• **TEXT UNDER STUDY**:

Syria, Savagery, and Self-Determination: What the Anti-Interventionists Are Missing

Nader Hashemi

There is a wide body of opinion against arming the Syrian rebels. These voices, especially those on the Left, argue that pursuing a military defeat of the Assad regime is mistaken and misguided because it increases civilian suffering and prolongs the conflict. Stephen Zunes, for example, has argued that “it is critical to not allow the understandably strong emotional reaction to the ongoing carnage lead to policies that could end up making things worse.” In response to the question of what should be done about the nightmare in Syria, he has written that the “short answer, unfortunately, is not much.”41 Alternatively, it is suggested that negotiating with Damascus and engaging Russia and Iran in diplomacy offer the only way out of the Syrian predicament.42

While these arguments are attractive and appeal to our best Gandhian impulses, upon closer examination they represent a fundamental misreading of Syria. If pursued they will not end the conflict but will likely prolong it, mainly because these prescriptions ignore two key elements at the core of this dispute: 1) the nature of the Assad regime and 2) the right to self-determination of the Syrian people.

The Assad Regime’s Criminal Enterprise

The revolution in Syria was born out of the 2011 Arab Spring. It began nonviolently and for the same reasons as the other uprisings in North Africa and the Middle East. The core aspirations of the protesters were the same: hurriya (political freedom), adala ijtima’iyya (social justice) and karama (dignity). What was different, however, was the nature of the regime they faced.

• **COLLECTED MATERIAL**:
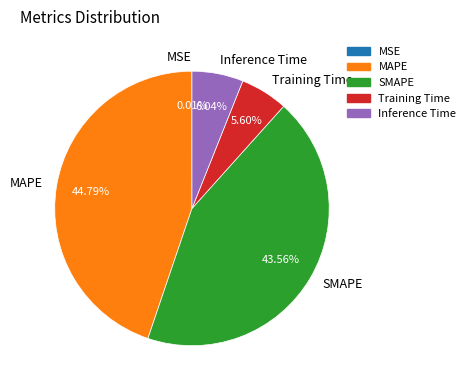

Does any single category account for the majority?

No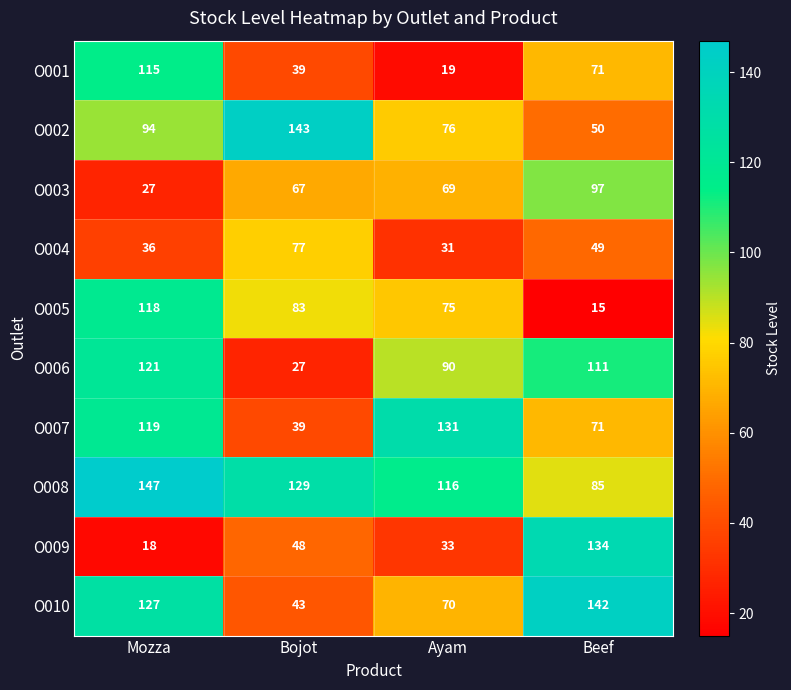

How many categories are shown in the chart?

4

• **WORK TO COMPLETE**:
(1) Translate this sentence from the essay on Syria into Spanish: "The revolution in Syria was born out of the 2011 Arab Spring."
(2) Carry on the essay on Syria from its last sentence, in the same voice.

• **ANSWER SET**:
(1) La revolución en Siria nació de la Primavera Árabe de 2011.

(2)
A comparison of the human rights records of member states of the Arab League places Syria at the extreme end of a spectrum of repression. Arguably, only Saddam Hussein’s Iraq was worse. While the 1982 massacre in Hama is frequently cited to highlight the viciousness of the Assad regime, less well known are the horrors of Syria’s prison system. Tens of thousands have passed through its doors. Untold numbers never made it out. A 1996 Human Rights Watch report on the notorious Tadmor prison describes “deaths under torture” and “summary executions on a massive scale.” One former inmate described the place as a “kingdom of death and madness” whose emaciated prisoners were compared to “survivors of Nazi concentration camps.”43

But this was just one jail in a veritable archipelago. The full story of Syria’s prison system and internal human rights nightmare under the Assads has yet to be properly told. When the full truth emerges it will evoke the horrors Alexandr Solzhenitsyn chronicled in The Gulag Archipelago. Pieces of the truth, however, are slowly emerging. A recent Human Rights Watch report, revealingly titled Torture Archipelago, provided new details on the scale, breadth and depth of Syria’s human rights nightmare. These abuses are so enormous that they constitute, according to Human Rights Watch, “crimes against humanity” and have earned Assad a referral to the International Criminal Court.44 Given this background, Damascus’ ruthless response to peaceful demands for change in March 2011 were entirely predictable.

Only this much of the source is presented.